New drug target
Researchers at the Max Delbrück Centre for Molecular Medicine, and the Robert Rössle Cancer Clinic, both in Berlin-Buch, Germany, along with collaborators at the US National Cancer Institute, in Frederick, Maryland, have discovered how a gene involved in the formation of metastases in colon cancer is controlled, providing a new drug target and opening up an important new avenue for colon cancer diagnosis and treatment.
The researchers demonstrated that the S100A4/metastasin gene, which controls the proliferation and invasion of tumor cells, is regulated by a specific signaling cascade that is directly related to colon cancer metastasis formation. They have called this the beta catenin/TCF signalling cascade.

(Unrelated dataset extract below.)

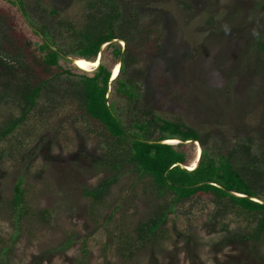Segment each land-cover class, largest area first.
<instances>
[{"label": "rangeland", "instance_id": "obj_1", "mask_svg": "<svg viewBox=\"0 0 264 264\" xmlns=\"http://www.w3.org/2000/svg\"><path fill=\"white\" fill-rule=\"evenodd\" d=\"M25 1L31 19L39 24L54 20L51 8H63L68 21L81 25L82 9L75 0ZM142 2L118 0L121 11L138 9ZM263 3L156 0L139 8L140 22L155 20L160 37L159 51L143 52L129 65L140 90L138 105L164 118L183 120L210 148L243 138L263 146L264 80L259 62L264 63V52L251 46L255 35L264 40ZM57 86L58 92H42L37 109L0 141V195L9 198L13 182L22 178L30 210L20 221L11 264H264V239L255 250L247 247L250 242L233 237L246 233L254 222L226 202L215 206L210 197L186 201L178 209L176 229L169 219L167 237L159 244H137L135 255L123 258L124 240L134 239L135 226L163 199L148 179L132 172L120 176L101 200L82 194V188L94 187L109 172L93 162L99 151L93 149L92 135L79 141L76 132H84L90 123L77 104L65 94L61 107L51 109L50 98H59L64 85L54 83ZM20 113L12 102L0 104V127ZM197 150L194 144L189 165ZM45 208L51 214L42 222L37 211ZM187 209L190 220L182 214ZM12 219L1 202L2 241L13 234ZM67 239L70 245L57 248Z\"/></svg>", "mask_w": 264, "mask_h": 264}, {"label": "trees", "instance_id": "obj_2", "mask_svg": "<svg viewBox=\"0 0 264 264\" xmlns=\"http://www.w3.org/2000/svg\"><path fill=\"white\" fill-rule=\"evenodd\" d=\"M154 1L143 0L139 8L152 5ZM75 2L82 9L78 26L67 20L63 8H51L49 13L54 20L46 25L31 19L25 0H0V104L12 102L21 112L0 127V141L8 139L37 109L42 92H58L60 85L55 88L53 85L61 83L64 86L60 97L50 98L51 109L61 107L65 94L77 104L81 117L90 123L84 132H76L79 141L86 142L92 135L93 149L99 151V158L93 162L109 172L94 187L82 188V194L95 201L101 200L120 176L132 172L138 179H148L155 194L163 199L135 226L134 239L124 240L123 258L133 257L139 246L159 244L167 237L169 219L171 227L176 229L180 206L186 201L208 197L215 206L226 202L250 219L249 222H254L246 233L233 237L239 242H250L247 247L257 250L256 246L264 239V203L227 191L264 201V145L255 147L250 138H243L233 144L226 142L214 146L213 152L214 147L210 148L200 132L183 120L167 119L151 110H143L138 105L140 90L129 65L143 52L159 51L160 27L155 20L140 22L139 8L121 11L118 0ZM263 2L258 0V5L262 6ZM113 39L124 41V47L119 41H111ZM251 46L264 52V40L260 35L254 36ZM99 51L100 62L90 73L69 65L64 58L73 56L94 61ZM118 62V74L109 84L107 93L111 71ZM259 63L264 80V63ZM169 138L200 142L201 156L194 169L179 166H189L194 144L157 142ZM24 194L22 178L18 177L12 184L10 197L3 200L0 195V203L3 202L9 211L14 226L8 240L0 239V264H11L10 255L20 231V221L30 213ZM188 212L189 209L182 211L186 220H190ZM50 214L47 208L40 209L37 219L45 222ZM176 235L179 237L181 233L176 232ZM65 241L57 248L70 245V239ZM255 260L261 261L262 257Z\"/></svg>", "mask_w": 264, "mask_h": 264}, {"label": "water", "instance_id": "obj_3", "mask_svg": "<svg viewBox=\"0 0 264 264\" xmlns=\"http://www.w3.org/2000/svg\"><path fill=\"white\" fill-rule=\"evenodd\" d=\"M24 19H25V17H24ZM26 20V19H25ZM26 22H28L27 20H26ZM111 41H119V42H121V44H122V46L124 47V42L123 41H121V40H117V39H113V40H111ZM50 47L51 48H54L52 45H50ZM103 49V46H101L100 47V50H102ZM64 58L67 60V61H69L72 65H74V66H76V64H75V57L73 58V57H69V56H64ZM100 59H101V53H100V51H99V53H98V55H97V57L94 59V60H97V65L99 64V62H100ZM120 62H118V64H119ZM97 65L96 66H94L93 68H91L90 70H84V69H81V68H79L80 70H83V71H87V72H89V71H92V70H94L96 67H97ZM77 67V66H76ZM78 68V67H77ZM119 69V68H118ZM117 76V75H116ZM116 76H114V77H112V74H111V76H110V79H109V81H108V88H107V93H108V91H109V84L116 78ZM108 96V94L106 95V97ZM171 139H175L176 140V143H183V144H189V143H194V144H196L197 146H198V149H199V152H198V154H197V157H196V161H195V164L193 165V167L192 168H187L186 166H184V165H181V164H179V166L181 167V168H183V169H186V170H192V169H194L197 165H198V163H199V159H200V156H201V148H200V145H199V143H198V141L197 140H182V139H180V138H171ZM143 141H145V142H155V141H146V140H143ZM157 142H165L164 140L163 141H157ZM165 143H167V142H165ZM214 184H216V183H214ZM217 185V184H216ZM229 194H232V195H234V196H237V197H248V198H250V199H252V200H254V201H257V202H260V203H264V201L262 200V199H260V198H258V197H255V196H244V195H241V194H238V193H235V192H231V191H227Z\"/></svg>", "mask_w": 264, "mask_h": 264}, {"label": "bare ground", "instance_id": "obj_4", "mask_svg": "<svg viewBox=\"0 0 264 264\" xmlns=\"http://www.w3.org/2000/svg\"><path fill=\"white\" fill-rule=\"evenodd\" d=\"M75 59V58H74ZM75 64L78 68L84 69V70H90L91 68H93L94 66L97 65V60L94 61H89L86 59H82V58H76L75 60ZM118 68H119V64L117 63L114 68L111 71L112 77L116 76L118 74ZM165 142L167 143H175L176 140L175 139H166ZM199 152V149L197 150V154ZM196 159V158H195ZM194 160L189 166H186L187 168H192L193 165L195 164Z\"/></svg>", "mask_w": 264, "mask_h": 264}, {"label": "clouds", "instance_id": "obj_5", "mask_svg": "<svg viewBox=\"0 0 264 264\" xmlns=\"http://www.w3.org/2000/svg\"><path fill=\"white\" fill-rule=\"evenodd\" d=\"M97 57V56H96ZM76 67V66H75ZM79 69V68H78ZM118 71H119V69H118Z\"/></svg>", "mask_w": 264, "mask_h": 264}]
</instances>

In microarray studies, S100A4/metastasin was identified as the gene most strongly expressed by mutated beta-catenin protein. One of the functions of beta-catenin is to regulate cellular adhesion. If it becomes mutated, cells dissociate from their neighboring cells and are thus able to migrate and settle in other organs, forming metastases.
The researchers were able also to pinpoint the binding site on the S100A4/metastasin gene for the mutated beta-catenin protein, from where it regulates the gene. The expression of the S100A4/metastasin gene triggered by beta-catenin, leads to increased migration and to invasion of tumor cells. If this signaling chain is interrupted, the tumor cells can no longer migrate.
In animal experiments, it was shown that switching on the S100A4 gene greatly increases the rate of metastasis, and this finding has been substantiated over the course of the disease in colon cancer patients. Patients with elevated S100A4/metastasin levels in tumour biopsy samples were more likely to get metastases in the liver or lung.
The findings uncovered the interconnection of two previously unrelated cellular mechanisms, which have been shown to be important for tumor progression and metastasis formation: the beta catenin/TCF signaling pathway and the S100A4/metastasin gene, which controls migration and invasion.